[Opening Raw data section]
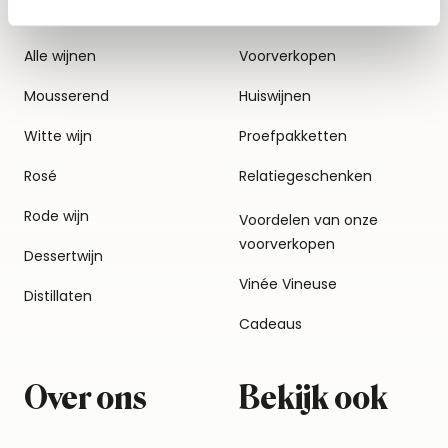
Alle wijnen
Voorverkopen
Mousserend
Huiswijnen
Witte wijn
Proefpakketten
Rosé
Relatiegeschenken
Rode wijn
Voordelen van onze
voorverkopen
Dessertwijn
Vinée Vineuse
Distillaten
Cadeaus
Over ons
Bekijk ook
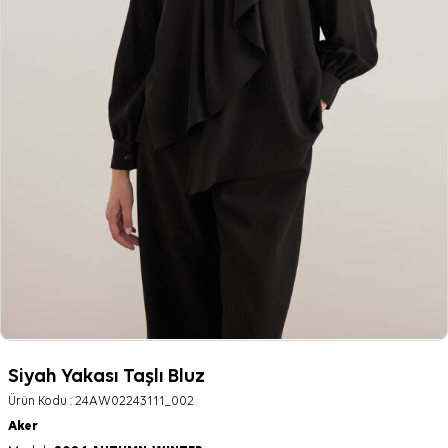
Siyah Yakası Taşlı Bluz
Ürün Kodu :
24AW02243111_002
Aker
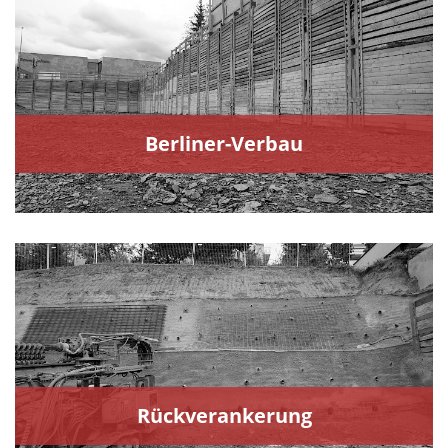
Berliner-Verbau
Rückverankerung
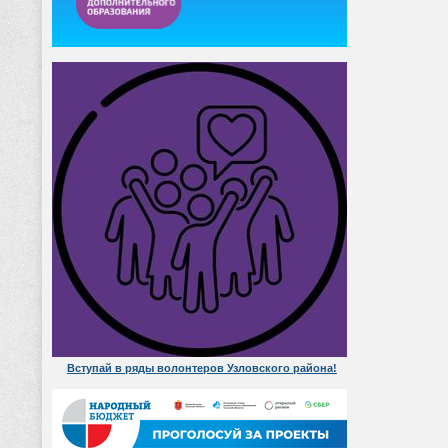
Вступай в ряды волонтеров Узловского района!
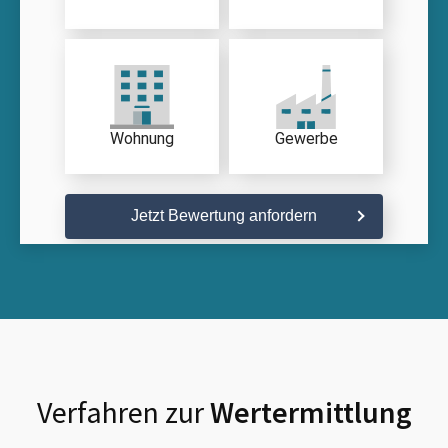
Wohnung
Gewerbe
Jetzt Bewertung anfordern
Verfahren zur
Wertermittlung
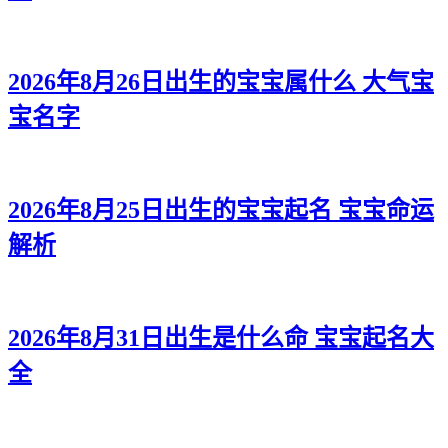
2026年8月26日出生的宝宝属什么 大气宝
宝名字
2026年8月25日出生的宝宝起名 宝宝命运
解析
2026年8月31日出生是什么命 宝宝起名大
全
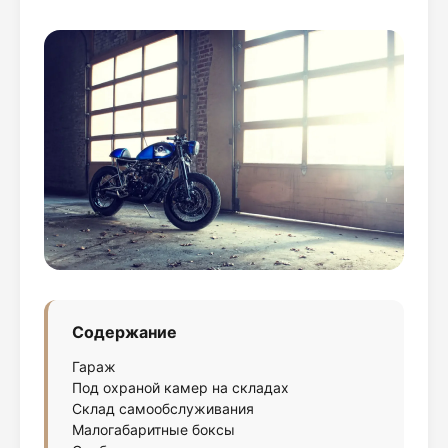
Содержание
Гараж
Под охраной камер на складах
Склад самообслуживания
Малогабаритные боксы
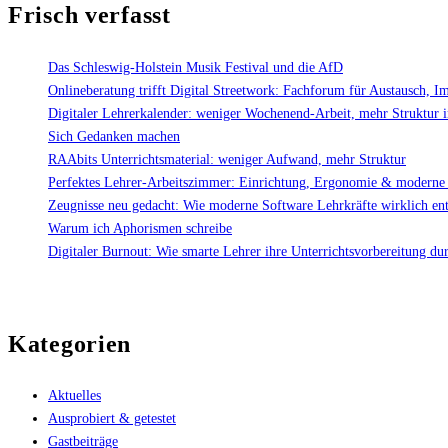
Frisch verfasst
Das Schleswig-Holstein Musik Festival und die AfD
Onlineberatung trifft Digital Streetwork: Fachforum für Austausch, I
Digitaler Lehrerkalender: weniger Wochenend-Arbeit, mehr Struktur 
Sich Gedanken machen
RAAbits Unterrichtsmaterial: weniger Aufwand, mehr Struktur
Perfektes Lehrer-Arbeitszimmer: Einrichtung, Ergonomie & moderne
Zeugnisse neu gedacht: Wie moderne Software Lehrkräfte wirklich ent
Warum ich Aphorismen schreibe
Digitaler Burnout: Wie smarte Lehrer ihre Unterrichtsvorbereitung du
Kategorien
Aktuelles
Ausprobiert & getestet
Gastbeiträge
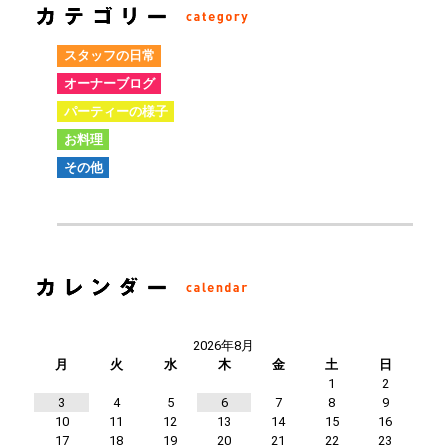
スタッフの日常
オーナーブログ
パーティーの様子
お料理
その他
2026年8月
月
火
水
木
金
土
日
1
2
3
4
5
6
7
8
9
10
11
12
13
14
15
16
17
18
19
20
21
22
23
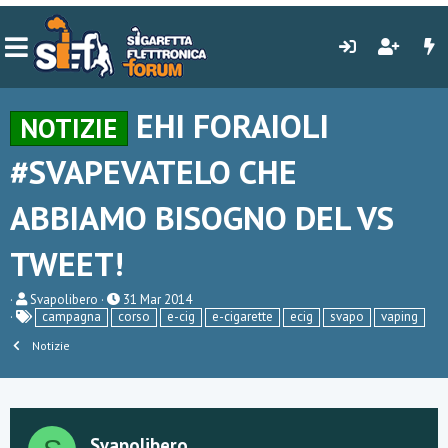
EHI FORAIOLI
NOTIZIE
#SVAPEVATELO CHE
ABBIAMO BISOGNO DEL VS
TWEET!
C
D
Svapolibero
31 Mar 2014
r
a
campagna
corso
e-cig
e-cigarette
ecig
svapo
vaping
e
t
a
Notizie
a
t
d
o
i
r
i
e
n
D
i
Svapolibero
i
z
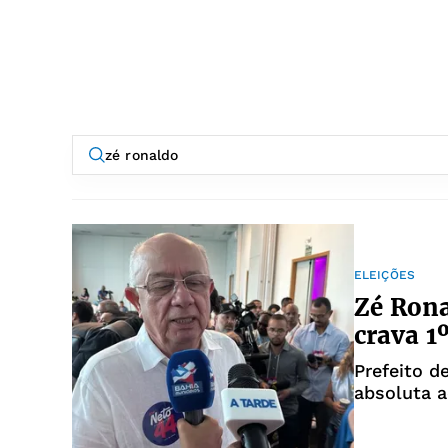
ELEIÇÕES
Zé Ron
crava 1
Prefeito d
absoluta 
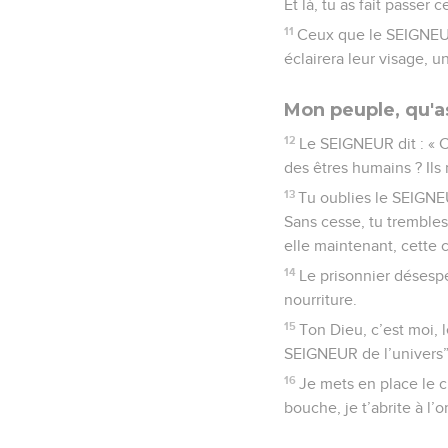
Et là, tu as fait passer 
11
Ceux que le SEIGNEUR 
éclairera leur visage, 
Mon peuple, qu'a
12
Le SEIGNEUR dit : « C
des êtres humains ? Ils
13
Tu oublies le SEIGNEUR
Sans cesse, tu trembles 
elle maintenant, cette c
14
Le prisonnier désespé
nourriture.
15
Ton Dieu, c’est moi, 
SEIGNEUR de l’univers”
16
Je mets en place le c
bouche, je t’abrite à l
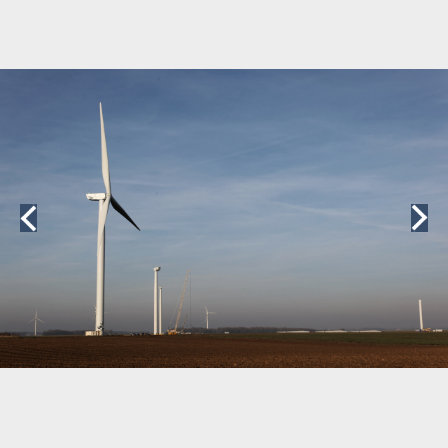
©
OpenStreetMap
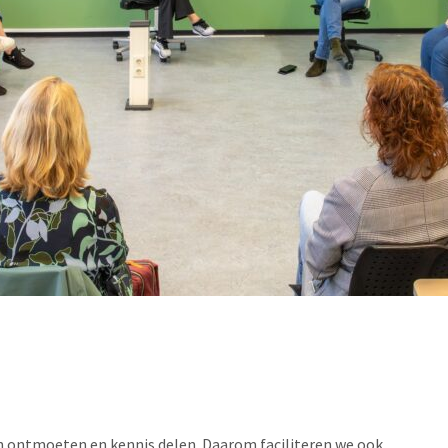
n ontmoeten en kennis delen. Daarom faciliteren we ook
[Closing Raw data section]
About this task: The sole response should be the count of lines in the material holding the string "Struktur".

Output below: 2